72 P.S. § 5860.601(a) (emphasis added).
Section 601(a) permits a tax claim bureau to continue a scheduled sale more than once, but only to the end of the calendar year. Id. It can take this unilateral action for any reason or no reason, with or without the agreement of the owner of the property scheduled for upset sale. Indeed, Section 601(a) does not use the word "agreement" or make any reference to the payment of 25% "of the amount due on all tax claims and tax judgments...." 72 P.S. § 5860.603. Section 601(a) does not authorize a tax claim bureau to devise an "agreement" with terms more favorable to the tax claim bureau than the one devised by the legislature in Section 603 of the Tax Sale Law. Nor does Section 601(a) authorize a tax claim bureau to deprive taxpayers of the protections in Section 603.
The Tax Claim Bureau calls its second plan a Section 601 agreement. Notably, this so-called Section 601 agreement did not comport with Section 601 because it extended the sale of the property beyond December 31, 2013. Section 601 only authorizes a continuance of a tax sale to the end of the calendar year.
If a taxpayer refuses a Section 603 agreement, the tax claim bureau should obtain a written waiver.
In Barker v. Chester County Tax Claim Bureau , 143 A.3d 1069 (Pa. Cmwlth. 2016), this Court rejected the argument of the Tax Claim Bureau that it was authorized by Section 601 to offer taxpayers a payment plan to "continue" an upset sale. As we noted in Barker , there are many reasons why a tax claim bureau may wish to continue a sale, such as the failure of an upset sale to produce a bid equal to the amount of the delinquent taxes. When a sale is continued, the tax claim bureau need not repeat all the notice requirements undertaken for the first scheduled upset sale. However, we rejected the notion that Section 601 authorized a "continued" sales agreement that relieves the tax claim bureau of its duty to offer a taxpayer a Section 603 agreement with all the protections therein, i.e. , a one-year payment period, installments by date and amount, and notice of default on any installment.
Finally, a sale continued under Section 601(a) cannot take place where a property "has been removed from sale under Section 603." 72 P.S. § 5860.601(a)(1). When Taxpayers tendered $4,500, they became entitled to have their property "removed from sale under Section 603." Accordingly, the Tax Claim Bureau lacked authority to sell the property under the terms of Section 601(a)(1)(ii) of the Tax Sale Law. Barker , 143 A.3d at 1076.
Section 601(a)(1)(ii) provides as follows:
(1) The bureau shall sell the property if all of the following are met:
* * *
(ii) The property has not been discharged from the tax claim nor removed from sale under section 603; or a tax judgment has been entered against the property prior to January 1, 1948, and is unsatisfied, and a sale of the property has not been stayed by agreement under this article.

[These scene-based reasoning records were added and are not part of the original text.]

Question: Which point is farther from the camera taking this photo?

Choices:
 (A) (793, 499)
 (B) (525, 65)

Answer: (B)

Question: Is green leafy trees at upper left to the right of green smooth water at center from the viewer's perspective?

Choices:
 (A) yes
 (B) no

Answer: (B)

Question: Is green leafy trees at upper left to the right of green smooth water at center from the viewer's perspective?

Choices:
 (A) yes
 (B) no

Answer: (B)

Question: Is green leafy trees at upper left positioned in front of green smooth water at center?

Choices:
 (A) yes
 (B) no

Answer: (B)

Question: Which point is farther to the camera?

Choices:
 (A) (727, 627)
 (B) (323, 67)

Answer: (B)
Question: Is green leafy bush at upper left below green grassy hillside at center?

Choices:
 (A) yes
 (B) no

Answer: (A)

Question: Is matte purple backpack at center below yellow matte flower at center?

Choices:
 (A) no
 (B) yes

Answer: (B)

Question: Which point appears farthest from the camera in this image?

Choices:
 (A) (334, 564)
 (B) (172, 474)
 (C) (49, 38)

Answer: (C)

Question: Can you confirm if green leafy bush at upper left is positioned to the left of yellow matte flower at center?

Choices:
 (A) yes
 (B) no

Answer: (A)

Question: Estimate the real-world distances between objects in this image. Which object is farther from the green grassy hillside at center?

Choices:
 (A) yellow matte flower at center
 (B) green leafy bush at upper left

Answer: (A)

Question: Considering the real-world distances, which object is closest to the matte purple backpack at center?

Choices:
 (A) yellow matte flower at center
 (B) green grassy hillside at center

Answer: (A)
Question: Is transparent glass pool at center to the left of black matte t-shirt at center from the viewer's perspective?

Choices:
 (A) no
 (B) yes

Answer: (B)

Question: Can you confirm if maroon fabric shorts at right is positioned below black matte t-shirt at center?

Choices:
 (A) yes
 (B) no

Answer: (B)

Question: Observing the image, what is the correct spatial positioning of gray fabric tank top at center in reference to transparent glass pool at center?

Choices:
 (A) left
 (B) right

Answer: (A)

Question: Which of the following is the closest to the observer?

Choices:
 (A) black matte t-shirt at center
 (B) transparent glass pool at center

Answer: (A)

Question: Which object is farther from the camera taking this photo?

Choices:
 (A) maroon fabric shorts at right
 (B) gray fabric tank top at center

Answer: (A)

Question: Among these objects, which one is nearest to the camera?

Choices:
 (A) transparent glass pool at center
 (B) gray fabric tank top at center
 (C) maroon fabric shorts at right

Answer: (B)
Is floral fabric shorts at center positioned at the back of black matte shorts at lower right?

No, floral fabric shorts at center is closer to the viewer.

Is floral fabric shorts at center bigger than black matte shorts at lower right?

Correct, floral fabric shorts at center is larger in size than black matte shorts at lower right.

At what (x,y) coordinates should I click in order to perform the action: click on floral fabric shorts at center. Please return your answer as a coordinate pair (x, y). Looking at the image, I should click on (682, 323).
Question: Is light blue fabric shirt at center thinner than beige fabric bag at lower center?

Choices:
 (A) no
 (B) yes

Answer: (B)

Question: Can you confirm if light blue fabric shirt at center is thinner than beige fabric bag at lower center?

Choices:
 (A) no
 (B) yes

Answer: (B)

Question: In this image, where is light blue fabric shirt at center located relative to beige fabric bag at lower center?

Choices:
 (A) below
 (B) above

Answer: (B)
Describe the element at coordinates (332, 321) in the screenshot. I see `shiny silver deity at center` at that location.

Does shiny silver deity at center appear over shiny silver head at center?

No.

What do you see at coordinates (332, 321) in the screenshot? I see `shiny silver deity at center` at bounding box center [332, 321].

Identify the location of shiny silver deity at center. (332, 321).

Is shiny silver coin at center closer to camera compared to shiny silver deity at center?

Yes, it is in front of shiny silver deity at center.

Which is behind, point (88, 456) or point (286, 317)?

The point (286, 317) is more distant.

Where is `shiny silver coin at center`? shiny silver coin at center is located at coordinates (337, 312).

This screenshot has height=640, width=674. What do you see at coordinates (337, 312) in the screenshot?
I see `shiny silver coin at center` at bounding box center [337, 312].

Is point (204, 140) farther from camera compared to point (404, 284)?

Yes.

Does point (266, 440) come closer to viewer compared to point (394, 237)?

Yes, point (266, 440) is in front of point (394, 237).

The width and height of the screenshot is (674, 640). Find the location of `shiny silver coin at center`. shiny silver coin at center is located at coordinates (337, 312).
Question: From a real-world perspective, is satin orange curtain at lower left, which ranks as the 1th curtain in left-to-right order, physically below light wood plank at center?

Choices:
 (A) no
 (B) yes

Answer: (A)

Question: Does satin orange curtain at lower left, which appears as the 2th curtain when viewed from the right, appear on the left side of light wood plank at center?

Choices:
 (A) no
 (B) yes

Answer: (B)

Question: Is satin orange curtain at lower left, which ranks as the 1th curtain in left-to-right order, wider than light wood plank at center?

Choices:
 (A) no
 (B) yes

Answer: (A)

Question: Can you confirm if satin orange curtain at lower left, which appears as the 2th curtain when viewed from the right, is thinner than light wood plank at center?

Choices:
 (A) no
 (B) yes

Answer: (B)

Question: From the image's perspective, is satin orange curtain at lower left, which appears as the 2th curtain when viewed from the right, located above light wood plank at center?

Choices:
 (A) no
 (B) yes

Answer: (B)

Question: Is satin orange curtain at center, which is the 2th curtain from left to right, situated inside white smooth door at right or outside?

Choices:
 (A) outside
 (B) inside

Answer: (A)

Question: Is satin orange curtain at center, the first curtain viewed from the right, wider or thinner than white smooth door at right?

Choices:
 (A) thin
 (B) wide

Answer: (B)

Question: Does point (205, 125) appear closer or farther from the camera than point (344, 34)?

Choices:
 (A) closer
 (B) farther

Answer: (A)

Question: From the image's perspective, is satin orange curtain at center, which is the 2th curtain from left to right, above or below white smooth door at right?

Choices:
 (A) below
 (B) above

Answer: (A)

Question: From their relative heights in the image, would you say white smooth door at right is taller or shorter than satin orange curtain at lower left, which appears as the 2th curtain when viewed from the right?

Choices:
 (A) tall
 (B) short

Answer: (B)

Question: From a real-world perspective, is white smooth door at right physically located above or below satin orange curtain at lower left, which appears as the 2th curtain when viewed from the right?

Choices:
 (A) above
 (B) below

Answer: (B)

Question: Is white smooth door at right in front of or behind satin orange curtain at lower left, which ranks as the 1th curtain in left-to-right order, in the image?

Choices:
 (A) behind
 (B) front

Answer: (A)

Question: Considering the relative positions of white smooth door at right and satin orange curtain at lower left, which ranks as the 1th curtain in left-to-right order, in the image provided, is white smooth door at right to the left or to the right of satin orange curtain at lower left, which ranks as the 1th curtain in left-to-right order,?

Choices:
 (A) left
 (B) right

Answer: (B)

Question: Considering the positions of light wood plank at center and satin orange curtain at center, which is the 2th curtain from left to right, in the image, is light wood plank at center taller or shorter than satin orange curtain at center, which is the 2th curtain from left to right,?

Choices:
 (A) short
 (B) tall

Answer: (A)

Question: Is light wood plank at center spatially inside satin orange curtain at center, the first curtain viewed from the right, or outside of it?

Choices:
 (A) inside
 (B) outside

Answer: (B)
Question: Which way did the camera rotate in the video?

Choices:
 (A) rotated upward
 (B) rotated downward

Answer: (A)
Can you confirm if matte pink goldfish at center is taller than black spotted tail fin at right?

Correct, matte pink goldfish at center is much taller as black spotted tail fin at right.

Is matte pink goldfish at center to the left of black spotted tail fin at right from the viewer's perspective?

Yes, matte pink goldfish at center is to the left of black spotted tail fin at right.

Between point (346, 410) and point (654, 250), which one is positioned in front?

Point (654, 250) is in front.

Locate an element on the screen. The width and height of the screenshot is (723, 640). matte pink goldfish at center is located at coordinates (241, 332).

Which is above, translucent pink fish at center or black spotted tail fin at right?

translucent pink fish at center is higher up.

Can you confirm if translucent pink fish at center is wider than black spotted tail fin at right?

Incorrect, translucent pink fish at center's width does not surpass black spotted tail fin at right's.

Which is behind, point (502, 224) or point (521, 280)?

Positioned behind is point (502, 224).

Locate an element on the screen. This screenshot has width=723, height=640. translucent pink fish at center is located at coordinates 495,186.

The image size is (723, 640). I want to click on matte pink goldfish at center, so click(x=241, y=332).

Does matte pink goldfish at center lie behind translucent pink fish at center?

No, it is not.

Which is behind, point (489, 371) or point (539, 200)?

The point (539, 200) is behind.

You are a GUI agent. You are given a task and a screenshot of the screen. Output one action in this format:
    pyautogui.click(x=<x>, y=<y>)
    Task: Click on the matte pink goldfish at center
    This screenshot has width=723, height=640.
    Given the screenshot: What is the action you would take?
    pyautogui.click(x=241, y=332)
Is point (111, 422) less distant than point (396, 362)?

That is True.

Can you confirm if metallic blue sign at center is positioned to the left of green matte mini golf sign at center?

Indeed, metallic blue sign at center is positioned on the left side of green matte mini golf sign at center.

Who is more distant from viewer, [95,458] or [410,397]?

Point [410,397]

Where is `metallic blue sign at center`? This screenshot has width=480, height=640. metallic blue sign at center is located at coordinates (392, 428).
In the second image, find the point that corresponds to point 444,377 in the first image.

72 P.S. § 5860.601(a)(1)(ii) (emphasis added).
The Tax Claim Bureau was obligated to offer Taxpayers a Section 603 agreement when they tendered more than 25% of "the amount due on the tax claims or tax judgments filed against their property and the interest and costs on the taxes returned to date...." 72 P.S. § 5860.603. The Tax Claim Bureau did not do so. Nor was its so-called Section 601 agreement a valid way to discharge its duty under Section 603 of the Tax Sale Law. There is no authority for the Tax Claim Bureau to offer a taxpayer a Section 601 "agreement" when the taxpayer makes a payment of at least 25%.
Because we reverse, we need not address Taxpayers' additional claims that the Tax Claim Bureau did not follow other requirements in the Tax Sale Law or procedural due process.
AND NOW, this 12thday of December, 2016, the order of the Court of Common Pleas of Chester County, dated February 5, 2016, in the above-captioned matter is hereby REVERSED.